One popular library for working with GraphQL in Python is Graphene. Graphene provides a simple and intuitive API for defining GraphQL schema, resolvers, and queries. You can use Graphene to create GraphQL APIs that interact with databases, file systems, or other data sources.

Here's an example of how you might define a simple GraphQL schema using Graphene:

import graphene

class Book(graphene.ObjectType):

title = graphene.String()

author = graphene.String()

class Query(graphene.ObjectType):

book = graphene.Field(Book)

def resolve_book(self, info):

return {'title': 'The Great Gatsby', 'author': 'F. Scott Fitzgerald'}

schema = graphene.Schema(query=Query)

In this example, we define a Book type with title and author attributes, as well as a Query object that has a single field book. The resolve_book method is used to resolve the query by returning a dictionary representing a book.

To use GraphQL with Python, you'll typically create an instance of your schema and then pass it to a web framework like Flask or Django. For example:

from flask import Flask

from flask_graphql import GraphQLView

app = Flask(name)

schema = graphene.Schema(query=Query)

@app.route('/graphql', methods=['GET', 'POST'])

def graphql_view():

return {'content_type': 'text/plain; charset=utf-8'}, 200, {

'Content-Length': '16',

'Content-Type': 'text/plain'

}

app.add_url_rule('/graphql', view_func=GraphQLView.as_view('graphql', schema=schema))

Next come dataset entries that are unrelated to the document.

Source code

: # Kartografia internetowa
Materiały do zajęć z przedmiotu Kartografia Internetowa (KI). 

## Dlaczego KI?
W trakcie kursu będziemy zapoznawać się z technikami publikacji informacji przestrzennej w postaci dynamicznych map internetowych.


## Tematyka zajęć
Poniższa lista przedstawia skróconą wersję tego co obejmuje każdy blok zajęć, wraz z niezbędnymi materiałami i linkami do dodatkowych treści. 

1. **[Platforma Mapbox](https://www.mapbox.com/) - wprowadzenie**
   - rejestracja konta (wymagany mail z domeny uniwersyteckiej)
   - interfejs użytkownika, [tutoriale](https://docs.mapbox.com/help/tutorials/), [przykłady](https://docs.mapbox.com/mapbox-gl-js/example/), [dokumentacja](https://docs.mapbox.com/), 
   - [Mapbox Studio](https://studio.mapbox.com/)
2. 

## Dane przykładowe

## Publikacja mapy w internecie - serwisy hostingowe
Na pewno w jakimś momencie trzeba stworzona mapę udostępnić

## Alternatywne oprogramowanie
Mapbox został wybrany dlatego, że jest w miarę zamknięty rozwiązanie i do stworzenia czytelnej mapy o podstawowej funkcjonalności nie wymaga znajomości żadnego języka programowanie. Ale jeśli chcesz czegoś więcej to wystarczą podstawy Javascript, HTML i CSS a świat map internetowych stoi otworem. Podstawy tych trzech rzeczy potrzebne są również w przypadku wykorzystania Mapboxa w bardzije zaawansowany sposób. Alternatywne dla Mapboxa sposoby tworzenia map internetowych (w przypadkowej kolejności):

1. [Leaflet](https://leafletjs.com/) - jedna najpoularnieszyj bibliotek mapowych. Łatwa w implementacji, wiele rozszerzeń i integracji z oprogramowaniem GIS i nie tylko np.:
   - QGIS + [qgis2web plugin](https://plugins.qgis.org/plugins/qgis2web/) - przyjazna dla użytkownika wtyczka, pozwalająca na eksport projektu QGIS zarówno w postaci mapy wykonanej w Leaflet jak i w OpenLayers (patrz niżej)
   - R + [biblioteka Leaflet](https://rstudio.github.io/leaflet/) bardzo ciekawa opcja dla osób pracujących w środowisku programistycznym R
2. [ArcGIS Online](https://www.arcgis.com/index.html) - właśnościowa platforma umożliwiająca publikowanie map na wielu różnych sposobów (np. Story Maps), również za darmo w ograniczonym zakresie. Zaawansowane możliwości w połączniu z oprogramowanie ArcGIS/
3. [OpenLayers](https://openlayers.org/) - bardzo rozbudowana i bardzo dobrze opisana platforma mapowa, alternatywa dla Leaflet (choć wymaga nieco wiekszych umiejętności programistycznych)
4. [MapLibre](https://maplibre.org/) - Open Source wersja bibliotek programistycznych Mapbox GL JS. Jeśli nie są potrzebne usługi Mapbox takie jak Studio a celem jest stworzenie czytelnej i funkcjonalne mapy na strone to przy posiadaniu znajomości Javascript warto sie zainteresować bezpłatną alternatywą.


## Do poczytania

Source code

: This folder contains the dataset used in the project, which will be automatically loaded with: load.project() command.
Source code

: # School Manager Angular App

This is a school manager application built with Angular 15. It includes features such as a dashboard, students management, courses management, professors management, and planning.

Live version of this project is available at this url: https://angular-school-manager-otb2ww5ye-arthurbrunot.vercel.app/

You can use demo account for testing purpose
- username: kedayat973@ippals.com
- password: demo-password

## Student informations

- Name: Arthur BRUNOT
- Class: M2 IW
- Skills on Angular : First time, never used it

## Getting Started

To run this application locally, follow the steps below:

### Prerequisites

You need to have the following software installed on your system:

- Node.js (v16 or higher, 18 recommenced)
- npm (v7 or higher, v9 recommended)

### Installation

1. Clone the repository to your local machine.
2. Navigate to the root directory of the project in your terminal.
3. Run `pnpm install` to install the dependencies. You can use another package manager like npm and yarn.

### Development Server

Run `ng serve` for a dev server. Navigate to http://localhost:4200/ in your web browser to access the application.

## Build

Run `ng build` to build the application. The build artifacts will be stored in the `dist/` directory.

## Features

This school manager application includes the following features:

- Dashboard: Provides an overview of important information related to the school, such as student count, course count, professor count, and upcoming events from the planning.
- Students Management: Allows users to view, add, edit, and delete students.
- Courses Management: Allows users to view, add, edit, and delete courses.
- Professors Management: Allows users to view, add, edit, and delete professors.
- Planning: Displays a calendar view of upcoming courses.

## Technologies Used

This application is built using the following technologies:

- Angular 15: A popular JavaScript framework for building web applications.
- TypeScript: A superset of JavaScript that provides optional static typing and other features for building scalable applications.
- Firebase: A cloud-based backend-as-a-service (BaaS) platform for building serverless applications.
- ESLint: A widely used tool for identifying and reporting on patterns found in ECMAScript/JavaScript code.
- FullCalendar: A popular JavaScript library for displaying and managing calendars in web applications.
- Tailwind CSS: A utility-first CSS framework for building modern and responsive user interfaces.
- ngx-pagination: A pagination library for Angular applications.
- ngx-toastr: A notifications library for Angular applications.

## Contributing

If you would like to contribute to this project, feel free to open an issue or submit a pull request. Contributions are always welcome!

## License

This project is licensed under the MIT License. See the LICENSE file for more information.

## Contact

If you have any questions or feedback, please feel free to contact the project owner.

In this example, we create a Flask app and define a route for the GraphQL API. The graphql_view function is used to handle incoming requests and pass them to the GraphQLView class, which will execute the query using our schema.

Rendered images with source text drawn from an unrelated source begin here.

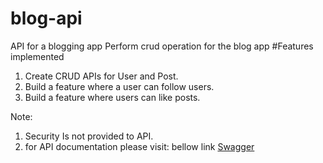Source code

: # blog-api
API for a blogging app
Perform crud operation for the blog app
#Features implemented
1) Create CRUD APIs for User and Post.
2) Build a feature where a user can follow users.
3) Build a feature where users can like posts.

 Note:
 1. Security Is not provided to API.
 2. for API documentation please visit: bellow link
    <a href="http://localhost:8080/swagger-ui/index.html" target="_blank">Swagger</a>
    
 
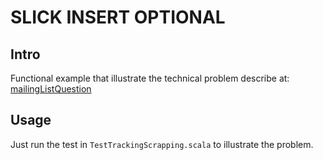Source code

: SLICK INSERT OPTIONAL
=====================


Intro
------
Functional example that illustrate the technical problem describe at: [mailingListQuestion]

Usage
-----
Just run the test in `TestTrackingScrapping.scala` to illustrate the problem.


[mailingListQuestion]: https://groups.google.com/forum/#!topic/scalaquery/aDFBsCMbnFQ  "Reference Slick mailing list question"


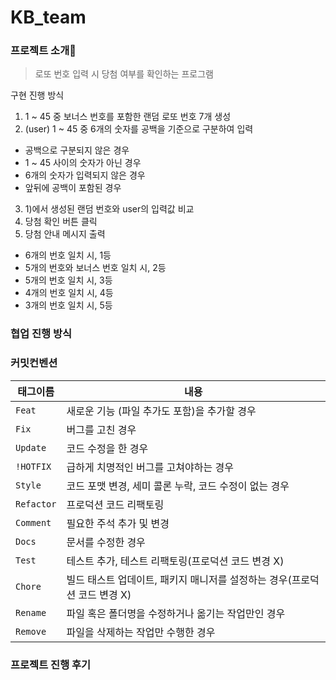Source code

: # KB_team
### 프로젝트 소개🚀
> 로또 번호 입력 시 당첨 여부를 확인하는 프로그램

구현 진행 방식
1. 1 ~ 45 중 보너스 번호를 포함한 랜덤 로또 번호 7개 생성
2. (user) 1 ~ 45 중 6개의 숫자를 공백을 기준으로 구분하여 입력
- 공백으로 구분되지 않은 경우
- 1 ~ 45 사이의 숫자가 아닌 경우
- 6개의 숫자가 입력되지 않은 경우
- 앞뒤에 공백이 포함된 경우

3. 1)에서 생성된 랜덤 번호와 user의 입력값 비교
4. 당첨 확인 버튼 클릭
5. 당첨 안내 메시지 출력
- 6개의 번호 일치 시, 1등
- 5개의 번호와 보너스 번호 일치 시, 2등
- 5개의 번호 일치 시, 3등
- 4개의 번호 일치 시, 4등
- 3개의 번호 일치 시, 5등




### 협업 진행 방식





### 커밋컨벤션
| 태그이름    | 내용         |
|---------|------------|
| `Feat`  | 새로운 기능 (파일 추가도 포함)을 추가할 경우|
| `Fix `  | 버그를 고친 경우|
| `Update` | 코드 수정을 한 경우 
| `!HOTFIX` | 급하게 치명적인 버그를 고쳐야하는 경우|
| `Style`   |  코드 포맷 변경, 세미 콜론 누락, 코드 수정이 없는 경우|
| `Refactor` | 프로덕션 코드 리팩토링|
| `Comment` | 필요한 주석 추가 및 변경|
| `Docs`	   |  문서를 수정한 경우|
| `Test`    |테스트 추가, 테스트 리팩토링(프로덕션 코드 변경 X)|
| `Chore`	  | 빌드 태스트 업데이트, 패키지 매니저를 설정하는 경우(프로덕션 코드 변경 X)|
| `Rename`  |파일 혹은 폴더명을 수정하거나 옮기는 작업만인 경우|
| `Remove`  | 파일을 삭제하는 작업만 수행한 경우|



### 프로젝트 진행 후기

You can then use tools like Apollo Client or Relay to interact with your GraphQL API from client-side applications.

Of course, there are many more advanced features and best practices when working with GraphQL in Python, such as handling mutations, using caching mechanisms, and optimizing performance. But this should give you a good starting point for exploring the world of GraphQL with Python!

P.S. Don't worry about Grandma; I'll make sure to keep my response concise and English-only.